Tacito

Annales, XVI, 28

 

Le accuse di Marcello a Trasea

28. Aprì le ostilità Cossuziano; poi Marcello, rincarando la dose, gridava che erano in gioco gli interessi supremi dello stato e che la tolleranza di chi comanda era svalutata dall'arroganza degli inferiori. Troppo permissivi - sosteneva - erano stati fino a quel giorno i senatori, per aver consentito che un Tressa ribelle, che suo genero Elvidio Prisco sulle stesse folli posizioni e con loro Paconio Agrippino, che aveva ereditato dal padre l'odio contro il principato, e Curzio Montano, compositore di versi detestabili, si prendessero impunemente gioco di tutti.
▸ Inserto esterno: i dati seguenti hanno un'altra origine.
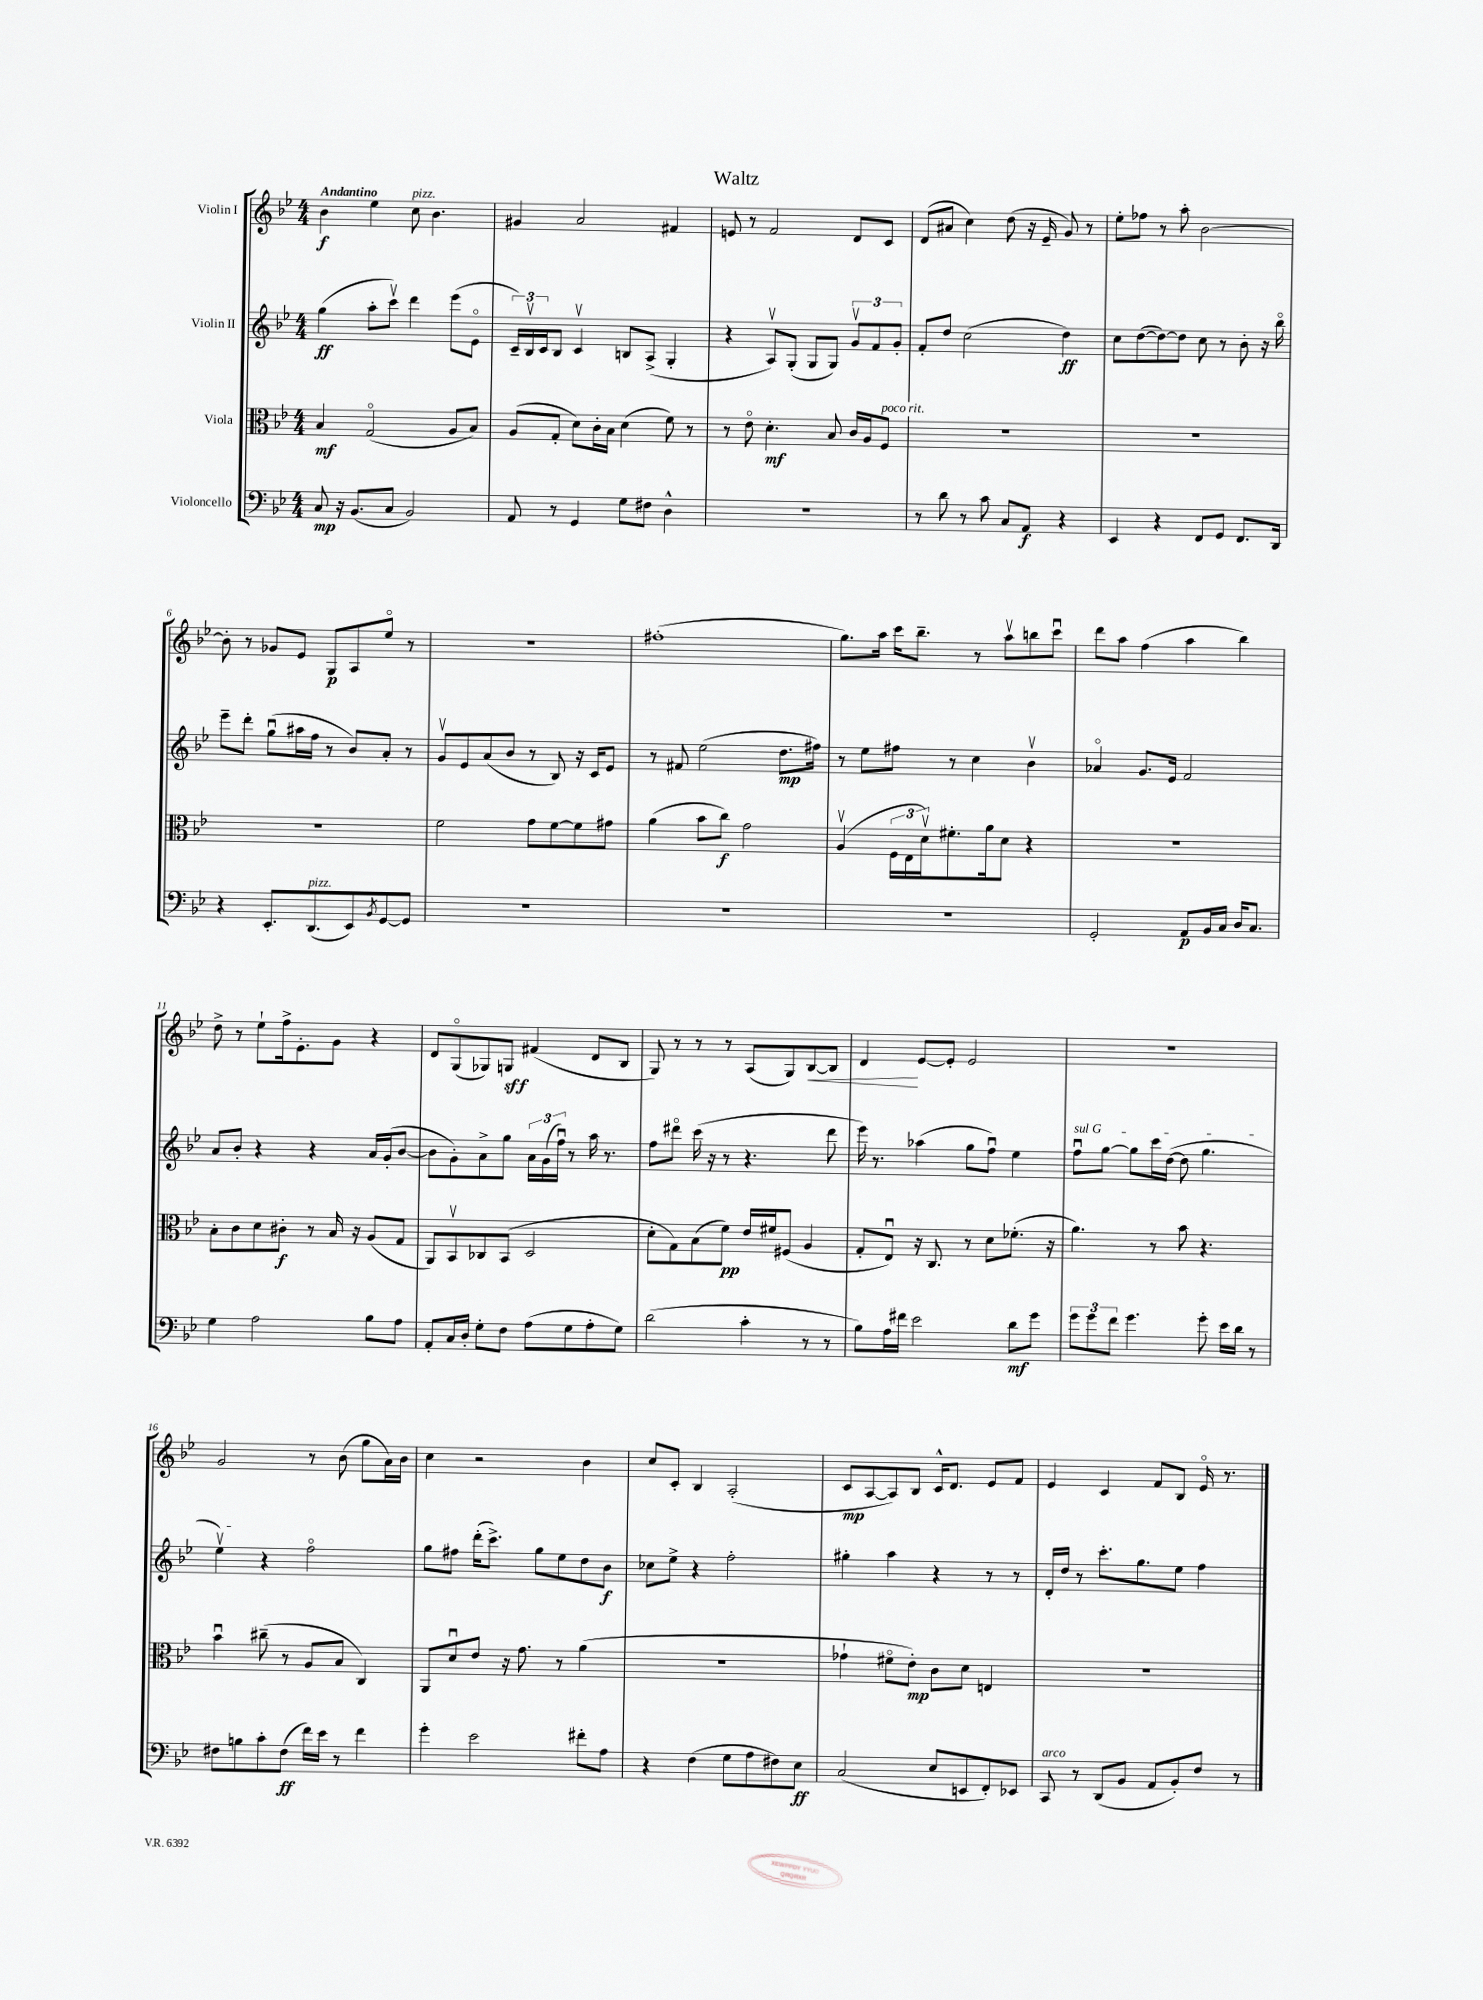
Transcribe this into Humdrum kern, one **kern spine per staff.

**kern	**dynam	**kern	**dynam	**kern	**dynam	**kern	**dynam
*part4	*part4	*part3	*part3	*part2	*part2	*part1	*part1
*staff4	*staff4	*staff3	*staff3	*staff2	*staff2	*staff1	*staff1
*I"Violoncello	*	*I"Viola	*	*I"Violin II	*	*I"Violin I	*
*clefF4	*	*clefC3	*	*clefG2	*	*clefG2	*
*k[b-e-]	*	*k[b-e-]	*	*k[b-e-]	*	*k[b-e-]	*
*M4/4	*	*M4/4	*	*M4/4	*	*M4/4	*
=1	=1	=1	=1	=1	=1	=1	=1
!	!	!	!	!	!	!LO:TX:a:B:t=Andantino	!
8C/	mp	4B-/	mf	(4gg\	ff	4b-\	f
16r	.	.	.	.	.	.	.
(8.BB-/L	.	.	.	.	.	.	.
.	.	(2G/	.	8aa'\L	.	4ee-\	.
8C/J	.	.	.	8cccv\J)	.	.	.
!	!	!	!	!	!	!LO:TX:a:i:t=pizz.	!
2BB-/)	.	.	.	4ddd\	.	8cc\	.
.	.	.	.	.	.	4.b-\	.
.	.	8A/L	.	(8eee-\L	.	.	.
.	.	8B-/J)	.	8e-\J	.	.	.
=2	=2	=2	=2	=2	=2	=2	=2
8AA/	.	(8A/L	.	24c~/LL)	.	4g#X/	.
.	.	.	.	24B-v/	.	.	.
.	.	.	.	24c/J	.	.	.
8r	.	8G'/J	.	8B-/J	.	.	.
4GG/	.	8d\L)	.	4cv/	.	2a/	.
.	.	16c'\L	.	.	.	.	.
.	.	16B-\JJ	.	.	.	.	.
8G\L	.	(4d\	.	8Bn/L	.	.	.
8F#X\J	.	.	.	(8A^/J	.	.	.
4D^^\	.	8f\)	.	4G'/	.	4f#X/	.
.	.	8r	.	.	.	.	.
=3	=3	=3	=3	=3	=3	=3	=3
1r	.	8r	.	4r	.	8en/	.
.	.	8e-\	.	.	.	8r	.
.	.	4.d'\	mf	8Av/L)	.	2f/	.
.	.	.	.	(8G'/J	.	.	.
.	.	.	.	8G/L	.	.	.
.	.	8B-/	.	8G/J)	.	.	.
.	.	16c/LL	.	12gv/L	.	8d/L	.
.	.	16A/J	.	.	.	.	.
.	.	.	.	12f/	.	.	.
!	!	!LO:TX:a:i:t=poco rit.	!	!	!	!	!
.	.	8F/J	.	.	.	8c/J	.
.	.	.	.	12g'/J	.	.	.
=4	=4	=4	=4	=4	=4	=4	=4
8r	.	1r	.	8f'/L	.	(8d/L	.
8d\	.	.	.	8dd/J	.	8a#X/J	.
8r	.	.	.	(2cc\	.	4cc\)	.
8c\	.	.	.	.	.	.	.
8C/L	.	.	.	.	.	(8dd\	.
8AA/J	f	.	.	.	.	16r	.
.	.	.	.	.	.	16e-~/	.
4r	.	.	.	4dd\)	ff	8g/)	.
.	.	.	.	.	.	8r	.
=5	=5	=5	=5	=5	=5	=5	=5
4EE-/	.	1r	.	8cc\L	.	8ee-'\L	.
.	.	.	.	([8dd\	.	8ff-X\J	.
4r	.	.	.	8dd\_)	.	8r	.
.	.	.	.	8dd\J]	.	8aa'\	.
8FF/L	.	.	.	8cc\	.	[2b-\	.
8GG/J	.	.	.	8r	.	.	.
8.FF/L	.	.	.	8b-'\	.	.	.
.	.	.	.	16r	.	.	.
16DD/Jk	.	.	.	16bb-\	.	.	.
!!LO:LB:g=z
=6	=6	=6	=6	=6	=6	=6	=6
4r	.	1r	.	8eee-~\L	.	8b-'\]	.
.	.	.	.	8ddd'\J	.	8r	.
8.EE-'/L	.	.	.	(8ggu\L	.	8g-X/L	.
.	.	.	.	16aa#X\L	.	8e-/J	.
!LO:TX:a:i:t=pizz.	!	!	!	!	!	!	!
(8.DD/	.	.	.	16ff\JJ	.	.	.
.	.	.	.	8r	.	8G/L	p
8EE-/)	.	.	.	8b-/L)	.	8A/	.
8qBB-/	.	.	.	.	.	.	.
[8GG/	.	.	.	8a'/J	.	8ee-/J	.
8GG/J]	.	.	.	8r	.	8r	.
=7	=7	=7	=7	=7	=7	=7	=7
1r	.	2f\	.	8gv/L	.	1r	.
.	.	.	.	8e-/	.	.	.
.	.	.	.	(8a/	.	.	.
.	.	.	.	8b-/J	.	.	.
.	.	8g\L	.	8r	.	.	.
.	.	[8f\	.	8B-/)	.	.	.
.	.	8f\]	.	16r	.	.	.
.	.	.	.	16c/KL	.	.	.
.	.	8g#X\J	.	8e-/J	.	.	.
=8	=8	=8	=8	=8	=8	=8	=8
1r	.	(4a\	.	8r	.	(1ff#X'	.
.	.	.	.	8f#X/	.	.	.
.	.	8b-\L	.	(2ee-\	.	.	.
.	.	8cc\J)	f	.	.	.	.
.	.	2g\	.	.	.	.	.
.	.	.	.	8.dd\L	mp	.	.
.	.	.	.	16ff#X\Jk)	.	.	.
=9	=9	=9	=9	=9	=9	=9	=9
1r	.	(4Av/	.	8r	.	8.gg\L)	.
.	.	.	.	8ee-\L	.	.	.
.	.	.	.	.	.	16aa\Jk	.
.	.	24F\LL	.	8ff#X\J	.	16ccc\KL	.
.	.	24E-\	.	.	.	.	.
.	.	.	.	.	.	8.bb-~\J	.
.	.	24dv\J)	.	.	.	.	.
.	.	8.f#X'\	.	8r	.	.	.
.	.	.	.	4cc\	.	8r	.
.	.	16a\k	.	.	.	.	.
.	.	8d\J	.	.	.	8aav\L	.
.	.	4r	.	4b-v\	.	8bbn\	.
.	.	.	.	.	.	8cccu\J	.
=10	=10	=10	=10	=10	=10	=10	=10
2GG'/	.	1r	.	4a-X/	.	8ddd\L	.
.	.	.	.	.	.	8aa\J	.
.	.	.	.	8.g/L	.	(4ff\	.
.	.	.	.	16e-/Jk	.	.	.
8AA/L	p	.	.	2f/	.	4aa\	.
16BB-/L	.	.	.	.	.	.	.
16C/JJ	.	.	.	.	.	.	.
16D/KL	.	.	.	.	.	4bb-\)	.
8.C/J	.	.	.	.	.	.	.
!!LO:LB:g=z
=11	=11	=11	=11	=11	=11	=11	=11
4G\	.	8B-'\L	.	8a/L	.	8dd^\	.
.	.	8c\	.	8b-'/J	.	8r	.
2A\	.	8d\	.	4r	.	8ee-`\L	.
.	.	8c#X'\J	f	.	.	16ff^\k	.
.	.	.	.	.	.	8.e-'\	.
.	.	8r	.	4r	.	.	.
.	.	16B-/	.	.	.	8g\J	.
.	.	16r	.	.	.	.	.
8B-\L	.	(8A/L	.	16a/LL	.	4r	.
.	.	.	.	(16g'/J	.	.	.
8A\J	.	8G/J	.	[8b-/J	.	.	.
=12	=12	=12	=12	=12	=12	=12	=12
8AA'/L	.	8AA/L)	.	8b-\L]	.	8d/L	.
16C/L	.	8BB-v/	.	8g'\)	.	(8G/	.
16D'/JJ	.	.	.	.	.	.	.
8G'\L	.	8C-X/	.	8a^\	.	8G-X/)	.
8F\J	.	(8BB-/J	.	8gg\J	.	8Gn/J	sff
(8A\L	.	2D/	.	24a\LL	.	(4f#X/	.
.	.	.	.	(24g\	.	.	.
.	.	.	.	24ffu\JJ)	.	.	.
8G\	.	.	.	8r	.	.	.
8A'\	.	.	.	16aa\	.	8d/L	.
.	.	.	.	8.r	.	.	.
8G\J)	.	.	.	.	.	8B-/J	.
=13	=13	=13	=13	=13	=13	=13	=13
(2d\	.	8d'\L	.	8ff\L	.	8G/)	.
.	.	8G\)	.	8ddd#X\J	.	8r	.
.	.	(8B-\	.	(16ccc\	.	8r	.
.	.	.	.	16r	.	.	.
.	.	8f\J)	pp	8r	.	8r	.
4c'\	.	16e-/LL	.	4.r	.	(8A/L	.
.	.	16f#X/J	.	.	.	.	.
.	.	(8F#X/J	.	.	.	8G/)	.
!	!	!	!	!	!	!	!LO:HP:b
8r	.	4A/	.	.	.	[8B-/	<
8r	.	.	.	8ddd#\	.	8B-/J]	.
=14	=14	=14	=14	=14	=14	=14	=14
8B-\L)	.	8G'/L	.	16eee-\)	.	4d/	.
.	.	.	.	8.r	.	.	.
16A\L	.	8E-u/J)	.	.	.	.	.
16f#X\JJ	.	.	.	.	.	.	.
2e-\	.	16r	.	(4aa-X\	.	[8e-/L	[
.	.	8.C/	.	.	.	.	.
.	.	.	.	.	.	8e-'/J]	.
.	.	8r	.	8gg\L	.	2e-/	.
.	.	8d\L	.	8ffu\J)	.	.	.
8d\L	mf	(8.f-X'\J	.	4ee-\	.	.	.
8g\J	.	.	.	.	.	.	.
.	.	16r	.	.	.	.	.
=15	=15	=15	=15	=15	=15	=15	=15
!	!	!	!	!LO:TX:a:i:t=sul G	!	!	!
12g\L	.	4.a\)	.	8ffu\L	.	1r	.
12g\	.	.	.	.	.	.	.
.	.	.	.	[8gg\J	.	.	.
12f\J	.	.	.	.	.	.	.
4.g\	.	.	.	8gg\L]	.	.	.
.	.	8r	.	16ccc\L	.	.	.
.	.	.	.	([16dd\JJ	.	.	.
.	.	8b-\	.	8dd\]	.	.	.
8g'\	.	4.r	.	4.gg\	.	.	.
16e-\LL	.	.	.	.	.	.	.
16d\JJ	.	.	.	.	.	.	.
8r	.	.	.	.	.	.	.
!!LO:LB:g=z
=16	=16	=16	=16	=16	=16	=16	=16
8F#X\L	.	4b-u\	.	4ee-v\)	.	2g/	.
8Bn\	.	.	.	.	.	.	.
8c'\	.	(8cc#X~\	.	4r	.	.	.
(8F#\J	ff	8r	.	.	.	.	.
16f\LL)	.	8A/L	.	2ff\	.	8r	.
16e-\JJ	.	.	.	.	.	.	.
8r	.	8B-/J	.	.	.	(8b-\	.
4f\	.	4C/)	.	.	.	8gg\L	.
.	.	.	.	.	.	16a\L)	.
.	.	.	.	.	.	16b-\JJ	.
=17	=17	=17	=17	=17	=17	=17	=17
4g'\	.	8AA/L	.	8gg\L	.	4cc\	.
.	.	8du/	.	8ff#X\J	.	.	.
2e-\	.	8e-/J	.	(16ddd'\KL	.	2r	.
.	.	.	.	8.ccc^\J)	.	.	.
.	.	16r	.	.	.	.	.
.	.	8.g\	.	.	.	.	.
.	.	.	.	8gg\L	.	.	.
.	.	8r	.	8ee-\	.	.	.
8f#X'\L	.	(4a\	.	8dd\	.	4b-\	.
8A\J	.	.	.	8b-\J	f	.	.
=18	=18	=18	=18	=18	=18	=18	=18
4r	.	1r	.	8cc-X\L	.	8cc/L	.
.	.	.	.	8ee-^\J	.	8c'/J	.
(4F\	.	.	.	4r	.	4B-/	.
8G\L	.	.	.	2ff'\	.	(2A'/	.
8A\	.	.	.	.	.	.	.
8F#X\)	.	.	.	.	.	.	.
8E-\J	ff	.	.	.	.	.	.
=19	=19	=19	=19	=19	=19	=19	=19
(2C/	.	4g-X`\	.	4gg#X'\	.	8c/L	mp
.	.	.	.	.	.	[8A/	.
.	.	8f#X\L	.	4aa\	.	8A/])	.
.	.	8e-'\J)	mp	.	.	8B-/J	.
8E-/L	.	8c\L	.	4r	.	16c^^/KL	.
.	.	.	.	.	.	8.d/J	.
8EEn/	.	8d\J	.	.	.	.	.
8FF'/)	.	4En/	.	8r	.	8e-/L	.
8EE-X/J	.	.	.	8r	.	8f/J	.
=20	=20	=20	=20	=20	=20	=20	=20
!LO:TX:a:i:t=arco	!	!	!	!	!	!	!
8CC/	.	1r	.	16d'/LL	.	4e-/	.
.	.	.	.	16dd/JJ	.	.	.
8r	.	.	.	8r	.	.	.
(8DD/L	.	.	.	8.ccc'\L	.	4c/	.
8BB-/J	.	.	.	.	.	.	.
.	.	.	.	8.gg\	.	.	.
8AA/L	.	.	.	.	.	8f/L	.
8BB-'/)	.	.	.	8ee-\J	.	8B-/J	.
8F/J	.	.	.	4ff\	.	16e-/	.
.	.	.	.	.	.	8.r	.
8r	.	.	.	.	.	.	.
==	==	==	==	==	==	==	==
*-	*-	*-	*-	*-	*-	*-	*-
Chiedeva dunque che in senato fosse presente il consolare, nelle occasioni di pubbliche preghiere il sacerdote, nel giuramento il cittadino, a meno che Trasea, opponendosi alle istituzioni e ai riti degli antenati, non avesse voluto assumere apertamente il ruolo di traditore e di nemico della patria. Facesse dunque il senatore, e lui, ch'era solito proteggere i denigratori del principe, venisse a dire cosa voleva correggere o cambiare: sarebbe stato più facile accettarlo nei suoi attacchi contro singoli provvedimenti che subire il suo attuale silenzio, esprimente una condanna su tutto. Gli dispiaceva forse la pace realizzata in tutta la terra o la vittoria senza perdite ottenuta dagli eserciti? O si doveva assecondare la perversa ambizione di un uomo che soffriva della pubblica felicità, per il quale le piazze, i teatri, i templi erano come deserti, e che agitava il suo esilio come una minaccia? Per lui non esistevano le deliberazioni del senato, non le magistrature, non la città di Roma. Troncasse allora ogni rapporto con quella patria, che aveva, in passato, rifiutato d'amare e, ora, anche di vedere.

 

Testo originale

XXVIII. Et initium faciente Cossutiano, maiore ui Marcellus summam rem publicam agi clamitabat; contumacia inferiorum lenitatem imperitantis deminui. Nimium mitis ad eam diem patres, qui Thraseam desciscentem, qui generum eius Heluidium Priscum in isdem furoribus, simul Paconium Agrippinum, paterni in principes odii heredem, et Curtium Montanum detestanda carmina factitantem eludere impune sinerent. Requirere se in senatu consularem, in uotis sacerdotem, in iure iurando ciuem, nisi contra instituta et caerimonias maiorum proditorem palam et hostem Thrasea induisset. Denique agere senatorem et principis obtrectatores protegere solitus ueniret, censeret quid corrigi aut mutari uellet: facilius perlaturos singula increpantem quam nunc silentium perferrent omnia damnantis. Pacem illi per orbem terrae, an uictorias sine damno exercituum displicere? Ne hominem bonis publicis maestum, et qui fora theatra templa pro solitudine haberet, qui minitaretur exilium suum, ambitionis prauae compotem facerent. Non illi consulta haec, non magistratus aut Romanam urbem uideri. Abrumperet uitam ab ea ciuitate cuius caritatem olim, nunc et aspectum exuisset.